-- Start of PASSAGE GIVEN --

The darkened lands of dread and pity give way to an ever changing font
True meaning and everlasting purpose slowly rise beyond the eastern margin
A new, peaceful light reaches out as it shapes the sentence structure of another day
Metaphors of love form and take shape, with pure passion and welcomed affection

The page has turned.

 

2016 04 03 Poetry: Building Blocks April 2, 2016

Well look at that! It’s April the second already! My oh my how the time flies by when you’re having fun. I bet some of you just thought to yourselves, “I know, right?”

Anyway, it’s the second day of National Poetry Month. Ya, that’s right. Big burly billy goat writing poetry. Kinda funny looking, right? Grin

Ok, ok, I’m sorry. I’ll focus a little more and try to get this post all sorted out. Like I said, it’s April the second, and below you will find my second installment of the “Poem a Day” challenge that I committed to.

This poem I started this morning, and finished just a few minutes ago. Now, don’t get carried away. It’s not like I worked on it all day. I took a break to go help my grandson celebrate his 10th birthday today, and I’m all caked out, with no room to spare.

And away we go with poem number 2!

Thanks again for stopping by Surviving, and have a restful night.
Dp

***

Building Blocks
A poem by DP Lyons

Take one step
Then one more
It’s really not that far
Reaching out
Reaching up
A shimmer from a star

Learning curves
Building blocks
The man upon the moon
One more step
School bus trips
Summer ends too soon

Growing up
Heading out
The world is calling you
Moving vans
Plastic cards
Thirty days past due

Baby’s here
Bottle’s cold
Sleepless nights begin
Late for work
Traffic jam
Heartburn settles in

Baseball gloves
Ballet shoes
Cell phone died tonight
Ice cream cones
Pizza box
Slacks are getting tight

One by one
College bound
Years have rolled on past
Lonely house
Empty rooms
Memories that last

Growing old
Worried frown
Can’t remember crap
Supper time
Microwave
Time to take a nap

Take one step
Then one more
Partners till the end
Better half
Kindred soul
My life, my love, my friend

 

2016 04 01 Poetry: Unrehearsed April 1, 2016

And so, once again, it’s April 1, and once again, it’s National Poetry Month.

Last year, I posted a poem a day for the whole month of April, and here I go again. I love to write poetry, and although I have found it harder to write this past year, I will make my effort to once again post a poem a day to this, my blog. As I said, I love to write poetry, and as the words form their music across the page, a different side of me rises up from a hidden place, a secret place, a warming, cozy place, and as I write, a familiar song continues to play across my heart and soul.

I wish you all the best that April has to offer, and aside from being a day born unto the fools of the world, I hope that each day of this spring month brings you a sense of being, a sense of love, a sense of life that you will never forget.

And here we go with poem number 1.

-- End of PASSAGE GIVEN --

__WHAT TO WORK ON__
1) In the blog excerpt, what did the writer take a break from writing the April 2 poem to help celebrate?
2) Please copy the blog excerpt word for word, everything from "The page has" down to "I committed to.".
3) In the blog excerpt's April 1 post, which words follow each occurrence of "a sense of"?

-- Start of STORED DATA --

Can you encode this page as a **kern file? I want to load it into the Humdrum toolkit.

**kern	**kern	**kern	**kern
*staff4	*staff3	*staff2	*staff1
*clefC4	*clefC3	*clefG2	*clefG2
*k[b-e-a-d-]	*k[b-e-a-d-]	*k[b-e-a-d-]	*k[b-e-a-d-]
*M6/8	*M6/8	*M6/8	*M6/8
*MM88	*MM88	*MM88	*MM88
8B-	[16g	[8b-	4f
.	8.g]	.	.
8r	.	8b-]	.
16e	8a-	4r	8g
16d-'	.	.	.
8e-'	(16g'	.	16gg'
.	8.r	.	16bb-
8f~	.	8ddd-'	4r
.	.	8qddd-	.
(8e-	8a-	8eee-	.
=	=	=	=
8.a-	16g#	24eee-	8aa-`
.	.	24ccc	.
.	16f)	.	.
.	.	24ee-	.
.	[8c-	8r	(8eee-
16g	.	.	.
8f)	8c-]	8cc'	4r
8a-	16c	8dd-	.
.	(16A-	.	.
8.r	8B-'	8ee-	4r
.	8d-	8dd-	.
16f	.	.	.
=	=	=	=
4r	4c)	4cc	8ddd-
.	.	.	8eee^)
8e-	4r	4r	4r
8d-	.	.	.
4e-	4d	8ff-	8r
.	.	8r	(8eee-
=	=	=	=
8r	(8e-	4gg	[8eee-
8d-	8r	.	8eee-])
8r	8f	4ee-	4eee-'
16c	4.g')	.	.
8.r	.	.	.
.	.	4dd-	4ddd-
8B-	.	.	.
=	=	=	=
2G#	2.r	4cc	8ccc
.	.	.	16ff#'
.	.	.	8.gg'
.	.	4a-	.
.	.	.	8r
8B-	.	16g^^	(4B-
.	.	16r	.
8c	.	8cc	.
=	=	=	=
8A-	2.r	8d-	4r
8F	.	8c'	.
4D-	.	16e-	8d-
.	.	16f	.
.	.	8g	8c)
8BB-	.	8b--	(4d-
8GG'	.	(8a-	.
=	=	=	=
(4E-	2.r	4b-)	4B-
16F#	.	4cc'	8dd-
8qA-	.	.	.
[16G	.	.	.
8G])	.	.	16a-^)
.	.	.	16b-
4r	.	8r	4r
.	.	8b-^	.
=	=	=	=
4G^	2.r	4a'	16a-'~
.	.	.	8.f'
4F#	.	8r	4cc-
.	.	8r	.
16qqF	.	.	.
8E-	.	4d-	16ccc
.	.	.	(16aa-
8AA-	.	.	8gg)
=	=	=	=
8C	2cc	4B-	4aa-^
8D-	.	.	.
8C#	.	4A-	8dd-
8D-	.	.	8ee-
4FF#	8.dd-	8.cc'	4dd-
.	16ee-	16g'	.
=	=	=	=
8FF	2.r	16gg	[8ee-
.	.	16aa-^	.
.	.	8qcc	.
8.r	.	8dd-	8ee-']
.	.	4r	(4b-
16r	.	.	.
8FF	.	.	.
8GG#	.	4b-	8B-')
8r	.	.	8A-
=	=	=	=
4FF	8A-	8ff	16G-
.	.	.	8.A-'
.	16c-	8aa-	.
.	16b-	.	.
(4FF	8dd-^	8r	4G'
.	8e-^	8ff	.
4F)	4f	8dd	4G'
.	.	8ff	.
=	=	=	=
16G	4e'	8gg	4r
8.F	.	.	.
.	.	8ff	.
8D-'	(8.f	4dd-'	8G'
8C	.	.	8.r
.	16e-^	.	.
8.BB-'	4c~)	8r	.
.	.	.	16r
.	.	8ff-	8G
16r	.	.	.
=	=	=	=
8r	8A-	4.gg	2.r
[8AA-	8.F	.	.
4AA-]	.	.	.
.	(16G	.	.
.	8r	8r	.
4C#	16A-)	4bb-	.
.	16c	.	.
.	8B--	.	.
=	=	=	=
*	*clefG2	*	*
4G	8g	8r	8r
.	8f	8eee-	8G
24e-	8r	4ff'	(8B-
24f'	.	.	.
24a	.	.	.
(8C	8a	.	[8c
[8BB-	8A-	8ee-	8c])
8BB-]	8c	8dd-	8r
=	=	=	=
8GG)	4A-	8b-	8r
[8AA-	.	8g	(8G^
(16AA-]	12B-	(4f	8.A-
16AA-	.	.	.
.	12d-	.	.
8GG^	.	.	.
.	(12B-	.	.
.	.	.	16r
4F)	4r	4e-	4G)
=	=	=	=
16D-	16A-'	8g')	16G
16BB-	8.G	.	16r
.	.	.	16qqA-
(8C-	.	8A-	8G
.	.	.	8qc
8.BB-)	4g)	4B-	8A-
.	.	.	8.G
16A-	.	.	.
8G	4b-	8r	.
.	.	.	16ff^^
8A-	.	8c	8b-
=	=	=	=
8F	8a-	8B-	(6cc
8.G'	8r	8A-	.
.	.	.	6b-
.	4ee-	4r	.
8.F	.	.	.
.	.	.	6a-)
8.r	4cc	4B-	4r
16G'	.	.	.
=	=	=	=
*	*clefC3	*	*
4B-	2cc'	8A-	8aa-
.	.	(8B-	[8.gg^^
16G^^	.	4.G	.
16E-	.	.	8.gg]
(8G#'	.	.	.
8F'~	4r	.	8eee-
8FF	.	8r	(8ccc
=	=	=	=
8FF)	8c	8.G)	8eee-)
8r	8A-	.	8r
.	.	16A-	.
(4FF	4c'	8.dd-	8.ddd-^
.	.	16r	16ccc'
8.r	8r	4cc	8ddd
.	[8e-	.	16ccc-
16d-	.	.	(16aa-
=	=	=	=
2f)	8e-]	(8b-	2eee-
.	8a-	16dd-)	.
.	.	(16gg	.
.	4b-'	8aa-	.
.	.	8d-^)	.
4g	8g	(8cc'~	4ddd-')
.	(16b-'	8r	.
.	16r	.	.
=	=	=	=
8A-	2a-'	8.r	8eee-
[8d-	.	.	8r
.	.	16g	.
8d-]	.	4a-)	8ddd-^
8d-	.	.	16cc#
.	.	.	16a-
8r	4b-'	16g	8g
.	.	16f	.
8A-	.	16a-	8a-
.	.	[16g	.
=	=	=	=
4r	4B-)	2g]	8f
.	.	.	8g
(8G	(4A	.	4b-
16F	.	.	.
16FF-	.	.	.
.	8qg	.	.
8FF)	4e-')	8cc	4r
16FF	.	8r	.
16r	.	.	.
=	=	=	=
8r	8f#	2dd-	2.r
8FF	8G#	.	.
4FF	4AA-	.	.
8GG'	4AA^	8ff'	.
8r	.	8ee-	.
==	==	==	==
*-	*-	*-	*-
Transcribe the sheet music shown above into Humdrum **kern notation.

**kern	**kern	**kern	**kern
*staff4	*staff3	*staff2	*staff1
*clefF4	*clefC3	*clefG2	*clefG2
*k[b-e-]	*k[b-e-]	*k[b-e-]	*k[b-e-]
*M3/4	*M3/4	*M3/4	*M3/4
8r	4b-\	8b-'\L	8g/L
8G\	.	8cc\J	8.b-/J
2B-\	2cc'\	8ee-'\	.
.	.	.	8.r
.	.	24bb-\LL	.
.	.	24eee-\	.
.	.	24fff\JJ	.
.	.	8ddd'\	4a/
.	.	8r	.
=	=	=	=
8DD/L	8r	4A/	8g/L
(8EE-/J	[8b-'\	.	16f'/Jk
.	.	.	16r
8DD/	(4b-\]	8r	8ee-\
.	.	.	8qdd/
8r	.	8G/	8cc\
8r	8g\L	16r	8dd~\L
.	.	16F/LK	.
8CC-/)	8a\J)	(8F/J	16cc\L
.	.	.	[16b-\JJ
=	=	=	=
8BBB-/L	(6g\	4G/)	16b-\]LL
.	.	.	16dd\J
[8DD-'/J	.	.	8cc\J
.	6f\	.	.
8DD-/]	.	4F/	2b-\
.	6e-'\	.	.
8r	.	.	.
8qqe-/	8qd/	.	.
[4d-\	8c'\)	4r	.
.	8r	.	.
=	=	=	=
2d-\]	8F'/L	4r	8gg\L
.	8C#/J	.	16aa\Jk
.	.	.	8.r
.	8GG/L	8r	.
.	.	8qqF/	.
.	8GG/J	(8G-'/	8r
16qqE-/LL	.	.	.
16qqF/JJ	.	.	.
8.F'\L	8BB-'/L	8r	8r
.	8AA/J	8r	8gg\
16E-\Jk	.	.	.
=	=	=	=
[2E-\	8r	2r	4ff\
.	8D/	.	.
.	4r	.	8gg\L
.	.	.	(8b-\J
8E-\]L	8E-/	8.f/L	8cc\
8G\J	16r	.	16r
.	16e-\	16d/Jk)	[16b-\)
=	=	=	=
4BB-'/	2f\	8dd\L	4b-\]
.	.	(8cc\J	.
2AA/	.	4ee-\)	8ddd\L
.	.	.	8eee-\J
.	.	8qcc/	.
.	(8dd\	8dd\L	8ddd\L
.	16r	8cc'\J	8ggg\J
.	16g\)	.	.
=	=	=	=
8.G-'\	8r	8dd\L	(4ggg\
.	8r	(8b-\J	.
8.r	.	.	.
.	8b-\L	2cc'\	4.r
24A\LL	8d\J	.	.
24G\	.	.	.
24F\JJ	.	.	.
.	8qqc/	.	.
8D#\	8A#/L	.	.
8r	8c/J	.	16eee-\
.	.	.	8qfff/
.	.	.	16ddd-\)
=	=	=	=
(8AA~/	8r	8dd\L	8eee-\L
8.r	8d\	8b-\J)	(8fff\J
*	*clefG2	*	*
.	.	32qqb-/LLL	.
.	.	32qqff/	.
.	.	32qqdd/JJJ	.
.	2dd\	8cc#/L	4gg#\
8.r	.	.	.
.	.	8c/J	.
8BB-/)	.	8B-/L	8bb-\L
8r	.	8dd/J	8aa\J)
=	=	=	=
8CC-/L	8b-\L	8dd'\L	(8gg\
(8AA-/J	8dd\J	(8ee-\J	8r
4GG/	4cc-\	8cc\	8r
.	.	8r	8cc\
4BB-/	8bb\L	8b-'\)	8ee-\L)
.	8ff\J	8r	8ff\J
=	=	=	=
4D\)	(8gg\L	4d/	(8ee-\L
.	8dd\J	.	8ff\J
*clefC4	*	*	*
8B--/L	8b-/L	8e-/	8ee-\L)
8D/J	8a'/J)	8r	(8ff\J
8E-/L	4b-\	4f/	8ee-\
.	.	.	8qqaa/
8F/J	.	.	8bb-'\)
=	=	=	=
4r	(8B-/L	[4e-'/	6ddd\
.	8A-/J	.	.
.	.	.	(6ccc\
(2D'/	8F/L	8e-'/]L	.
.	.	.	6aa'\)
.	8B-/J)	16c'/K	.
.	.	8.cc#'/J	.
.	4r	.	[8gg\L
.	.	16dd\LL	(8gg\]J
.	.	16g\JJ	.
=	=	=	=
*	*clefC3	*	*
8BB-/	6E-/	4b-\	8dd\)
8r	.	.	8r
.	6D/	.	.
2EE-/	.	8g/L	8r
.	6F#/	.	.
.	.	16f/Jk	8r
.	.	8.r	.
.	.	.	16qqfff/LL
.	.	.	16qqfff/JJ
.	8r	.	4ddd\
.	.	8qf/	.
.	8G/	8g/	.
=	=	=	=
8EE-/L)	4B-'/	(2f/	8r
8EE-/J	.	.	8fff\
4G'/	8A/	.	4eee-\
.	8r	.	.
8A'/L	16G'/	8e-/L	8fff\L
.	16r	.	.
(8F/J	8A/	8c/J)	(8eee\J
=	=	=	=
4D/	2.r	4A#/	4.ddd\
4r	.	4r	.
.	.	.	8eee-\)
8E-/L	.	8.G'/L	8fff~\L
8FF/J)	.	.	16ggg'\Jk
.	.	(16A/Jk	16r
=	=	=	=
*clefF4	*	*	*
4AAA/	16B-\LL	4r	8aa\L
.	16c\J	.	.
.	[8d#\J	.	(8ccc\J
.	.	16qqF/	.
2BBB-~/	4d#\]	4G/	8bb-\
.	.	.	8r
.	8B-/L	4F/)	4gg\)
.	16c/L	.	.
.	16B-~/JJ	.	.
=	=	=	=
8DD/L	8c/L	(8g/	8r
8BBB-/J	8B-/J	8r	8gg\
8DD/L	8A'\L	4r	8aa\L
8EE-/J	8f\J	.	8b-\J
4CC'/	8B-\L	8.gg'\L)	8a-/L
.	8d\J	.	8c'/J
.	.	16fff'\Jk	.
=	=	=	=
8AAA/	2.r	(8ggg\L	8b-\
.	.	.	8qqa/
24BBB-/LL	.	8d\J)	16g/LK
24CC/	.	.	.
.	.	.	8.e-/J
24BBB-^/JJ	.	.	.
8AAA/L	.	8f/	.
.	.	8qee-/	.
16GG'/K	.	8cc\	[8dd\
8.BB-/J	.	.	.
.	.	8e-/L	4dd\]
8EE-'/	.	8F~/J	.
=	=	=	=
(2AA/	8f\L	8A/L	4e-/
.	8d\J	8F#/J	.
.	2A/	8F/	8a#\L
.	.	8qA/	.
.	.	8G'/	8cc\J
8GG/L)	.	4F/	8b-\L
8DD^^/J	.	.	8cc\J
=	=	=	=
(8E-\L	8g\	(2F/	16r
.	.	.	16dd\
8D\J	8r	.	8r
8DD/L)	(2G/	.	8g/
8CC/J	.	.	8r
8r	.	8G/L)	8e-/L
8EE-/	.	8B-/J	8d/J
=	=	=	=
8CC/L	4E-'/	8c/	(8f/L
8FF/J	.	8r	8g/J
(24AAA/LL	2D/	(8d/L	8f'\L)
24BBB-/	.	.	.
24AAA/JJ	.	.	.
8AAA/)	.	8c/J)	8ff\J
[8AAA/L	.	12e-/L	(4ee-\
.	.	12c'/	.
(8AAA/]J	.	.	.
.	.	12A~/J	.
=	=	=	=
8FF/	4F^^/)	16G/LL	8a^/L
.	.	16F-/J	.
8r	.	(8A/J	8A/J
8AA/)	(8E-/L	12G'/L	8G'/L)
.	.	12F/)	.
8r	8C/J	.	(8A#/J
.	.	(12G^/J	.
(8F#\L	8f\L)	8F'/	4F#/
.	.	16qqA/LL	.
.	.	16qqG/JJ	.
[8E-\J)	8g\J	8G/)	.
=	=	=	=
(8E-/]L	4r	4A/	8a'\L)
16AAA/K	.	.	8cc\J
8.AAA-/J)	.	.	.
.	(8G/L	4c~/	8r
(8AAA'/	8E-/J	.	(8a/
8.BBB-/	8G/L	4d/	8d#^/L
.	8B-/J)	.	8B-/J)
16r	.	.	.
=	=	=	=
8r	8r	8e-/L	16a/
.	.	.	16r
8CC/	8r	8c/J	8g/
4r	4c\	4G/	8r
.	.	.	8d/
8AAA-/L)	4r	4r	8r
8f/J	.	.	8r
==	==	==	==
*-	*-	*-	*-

-- End of STORED DATA --

__WRITTEN RESPONSES__
1) The writer's grandson's 10th birthday.

2)
The page has turned.

 

2016 04 03 Poetry: Building Blocks April 2, 2016

Well look at that! It’s April the second already! My oh my how the time flies by when you’re having fun. I bet some of you just thought to yourselves, “I know, right?”

Anyway, it’s the second day of National Poetry Month. Ya, that’s right. Big burly billy goat writing poetry. Kinda funny looking, right? Grin

Ok, ok, I’m sorry. I’ll focus a little more and try to get this post all sorted out. Like I said, it’s April the second, and below you will find my second installment of the “Poem a Day” challenge that I committed to.

3) being, love, life